エリート建築士は傷心した彼女を愛し抜きたい
「え……?」


 ふわっと爽やかな柑橘系の匂いが鼻を抜け、蒼司は身長の低い菜那の顔を覗き込んだ。


「俺は家事のできる菜那さんの方が尊敬しますよ」


 蒼司に見つめられ、痛いくらいに心がドクンと反応した。次第に鼻の奥がツンと痛くなってくる。


「……私はそんな」


 何にもない空っぽの人間なんです。
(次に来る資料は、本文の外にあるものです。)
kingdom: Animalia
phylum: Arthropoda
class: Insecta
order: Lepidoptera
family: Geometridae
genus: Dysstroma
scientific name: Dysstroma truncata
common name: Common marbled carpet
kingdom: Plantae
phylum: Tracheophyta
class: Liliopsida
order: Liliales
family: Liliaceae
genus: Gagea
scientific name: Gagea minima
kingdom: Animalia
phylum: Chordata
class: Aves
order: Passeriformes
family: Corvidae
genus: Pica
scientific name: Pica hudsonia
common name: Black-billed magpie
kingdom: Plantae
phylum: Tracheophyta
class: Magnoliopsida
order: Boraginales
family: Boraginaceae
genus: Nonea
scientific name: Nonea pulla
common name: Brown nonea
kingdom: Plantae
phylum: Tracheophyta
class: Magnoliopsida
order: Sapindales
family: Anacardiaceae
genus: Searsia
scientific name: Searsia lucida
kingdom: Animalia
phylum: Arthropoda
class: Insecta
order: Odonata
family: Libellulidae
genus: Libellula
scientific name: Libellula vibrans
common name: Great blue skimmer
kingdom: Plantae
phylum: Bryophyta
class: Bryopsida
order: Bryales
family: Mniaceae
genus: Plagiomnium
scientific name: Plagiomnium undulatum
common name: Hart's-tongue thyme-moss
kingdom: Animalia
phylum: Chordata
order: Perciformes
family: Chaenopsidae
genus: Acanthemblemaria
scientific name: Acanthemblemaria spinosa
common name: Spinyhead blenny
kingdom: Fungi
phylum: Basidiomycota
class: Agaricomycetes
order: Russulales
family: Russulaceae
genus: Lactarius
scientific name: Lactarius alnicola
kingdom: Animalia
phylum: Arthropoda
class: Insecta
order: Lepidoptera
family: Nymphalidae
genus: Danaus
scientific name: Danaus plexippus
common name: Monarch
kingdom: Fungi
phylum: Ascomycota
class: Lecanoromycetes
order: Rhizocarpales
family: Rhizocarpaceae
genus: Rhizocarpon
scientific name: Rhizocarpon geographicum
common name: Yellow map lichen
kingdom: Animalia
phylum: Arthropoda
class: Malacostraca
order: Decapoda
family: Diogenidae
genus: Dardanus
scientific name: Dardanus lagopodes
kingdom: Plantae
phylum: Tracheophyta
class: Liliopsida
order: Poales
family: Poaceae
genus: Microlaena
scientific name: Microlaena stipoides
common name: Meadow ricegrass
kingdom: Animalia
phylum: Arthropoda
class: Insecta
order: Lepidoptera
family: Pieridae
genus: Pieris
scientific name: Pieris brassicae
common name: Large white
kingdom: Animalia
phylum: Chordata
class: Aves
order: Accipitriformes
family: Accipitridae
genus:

そう口にしたら耐えている涙がこぼれてしまいそうな気がして菜那は蒼司から顔をサッと背けた。

  
「ハンバーグ! チーズ入りがいいですか?」


 視線は蒼司からずらしたまま、菜那はポンポンと跳ねるような明るい声を出して話を逸らす。


「チーズ、いいですね。食べたいです」


「で、ではそう致しますね」


 蒼司の「楽しみです」という声と同時にエレベーターが三階で開いた。一人の男性が入ってきたと思えば、蒼司の腕が菜那の腰を抱き寄せている。


(え……な、なに?)


 人にぶつかりそうな程たくさん入ってきたわけではないのに、何故か蒼司の腕の中に捉えられている。もしかして自分が入ってくる人の邪魔になっていたとか? けど、ここで蒼司のことを突き放したら暴力を振るったとか言われてしまうのだろうか? あれ、そもそもこれはセクハラに入るんじゃ? なんて色んな考えがぐるぐると頭の中を駆け巡る。